* Extrait:
□ □ □

Initialement présentée en 2024 lors de Danse Élargie sous une forme ramassée d’à peine dix minutes, Dança Frágil de Renato Cruz nous revient dans une version étoffée de cinquante minutes. Cette version longue était à l’affiche du Carreau du Temple et s’apprête à être jouée aux Rencontres chorégraphiques internationales de Seine-Saint-Denis. Notons que cette programmation prend également toute sa place dans le cadre de l’année France-Brésil.

Ensemble, mais séparemment.

Dança Frágil de Renato Cruz, compagnie Hibrída
Dança Frágil – Companhia Híbrida – Renato Cruz © Carol Pires

Dès l’ouverture, une musique au rythme marqué, caractérisée par une boucle sonore répétitive qui perdurera tout au long de la représentation et même après le départ des artistes, installe l’ambiance. Sur scène, cinq interprètes (quatre hommes et une femme) occupent cinq couloirs distincts. Naviguant entre le fond de scène et l’avant-scène au sein de ces travées parallèles, ils déploient à l’unisson une danse énergique, puisant son vocabulaire dans les danses urbaines telles que le hip-hop, le voguing et le waacking, avec des accents manifestes de gestuelles popularisées par les réseaux sociaux comme TikTok.

□ □ □

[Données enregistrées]

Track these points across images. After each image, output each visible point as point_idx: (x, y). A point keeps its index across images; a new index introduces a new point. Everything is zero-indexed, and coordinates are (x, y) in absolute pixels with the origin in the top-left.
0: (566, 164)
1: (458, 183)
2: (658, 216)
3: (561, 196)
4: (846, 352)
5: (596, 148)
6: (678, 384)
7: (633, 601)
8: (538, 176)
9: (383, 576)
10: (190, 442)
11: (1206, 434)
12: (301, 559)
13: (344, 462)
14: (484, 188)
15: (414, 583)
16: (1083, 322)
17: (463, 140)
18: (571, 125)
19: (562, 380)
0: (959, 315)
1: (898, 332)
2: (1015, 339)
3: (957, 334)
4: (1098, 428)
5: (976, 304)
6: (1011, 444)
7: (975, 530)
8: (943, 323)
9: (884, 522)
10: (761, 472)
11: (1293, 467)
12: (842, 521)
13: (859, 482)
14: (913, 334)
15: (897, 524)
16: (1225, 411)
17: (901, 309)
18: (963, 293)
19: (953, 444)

□ □ □

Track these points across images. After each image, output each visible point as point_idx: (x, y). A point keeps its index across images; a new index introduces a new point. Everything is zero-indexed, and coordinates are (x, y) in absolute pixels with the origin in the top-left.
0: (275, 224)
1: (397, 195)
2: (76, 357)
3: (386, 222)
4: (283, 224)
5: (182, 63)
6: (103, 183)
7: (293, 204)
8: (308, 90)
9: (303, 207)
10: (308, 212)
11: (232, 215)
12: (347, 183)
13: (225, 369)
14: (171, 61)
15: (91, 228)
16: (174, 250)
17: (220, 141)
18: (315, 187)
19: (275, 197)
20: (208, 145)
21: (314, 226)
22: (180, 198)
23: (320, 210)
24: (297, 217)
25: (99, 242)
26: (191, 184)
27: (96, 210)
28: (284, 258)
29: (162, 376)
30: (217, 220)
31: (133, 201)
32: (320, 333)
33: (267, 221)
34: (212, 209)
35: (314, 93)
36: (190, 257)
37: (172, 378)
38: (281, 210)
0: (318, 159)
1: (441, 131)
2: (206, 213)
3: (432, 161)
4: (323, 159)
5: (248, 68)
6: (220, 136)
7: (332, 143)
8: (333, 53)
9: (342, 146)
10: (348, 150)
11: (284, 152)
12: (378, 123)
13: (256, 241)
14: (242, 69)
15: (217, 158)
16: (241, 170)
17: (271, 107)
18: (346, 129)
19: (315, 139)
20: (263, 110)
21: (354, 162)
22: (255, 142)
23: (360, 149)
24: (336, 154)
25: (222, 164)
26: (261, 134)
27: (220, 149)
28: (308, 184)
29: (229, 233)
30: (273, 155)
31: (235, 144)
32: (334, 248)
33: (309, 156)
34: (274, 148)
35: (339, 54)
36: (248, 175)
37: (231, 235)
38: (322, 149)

□ □ □

* Travail demandé:
**a.** Citez l'extrait depuis « Ensemble, mais séparemment. » jusqu'à « sociaux comme TikTok. ».
**b.** D'après l'extrait :
(i) Combien de temps durait la forme présentée en 2024 lors de Danse Élargie ?
(ii) Combien d'interprètes occupent la scène, et combien de couloirs ?
(iii) Quelles danses urbaines sont citées comme source du vocabulaire de la danse ?

* Corrigé:
**a.**
Ensemble, mais séparemment.

Dança Frágil de Renato Cruz, compagnie Hibrída
Dança Frágil – Companhia Híbrida – Renato Cruz © Carol Pires

Dès l’ouverture, une musique au rythme marqué, caractérisée par une boucle sonore répétitive qui perdurera tout au long de la représentation et même après le départ des artistes, installe l’ambiance. Sur scène, cinq interprètes (quatre hommes et une femme) occupent cinq couloirs distincts. Naviguant entre le fond de scène et l’avant-scène au sein de ces travées parallèles, ils déploient à l’unisson une danse énergique, puisant son vocabulaire dans les danses urbaines telles que le hip-hop, le voguing et le waacking, avec des accents manifestes de gestuelles popularisées par les réseaux sociaux comme TikTok.

**b.**
(i) À peine dix minutes.
(ii) Cinq interprètes (quatre hommes et une femme) occupent cinq couloirs distincts.
(iii) Le hip-hop, le voguing et le waacking.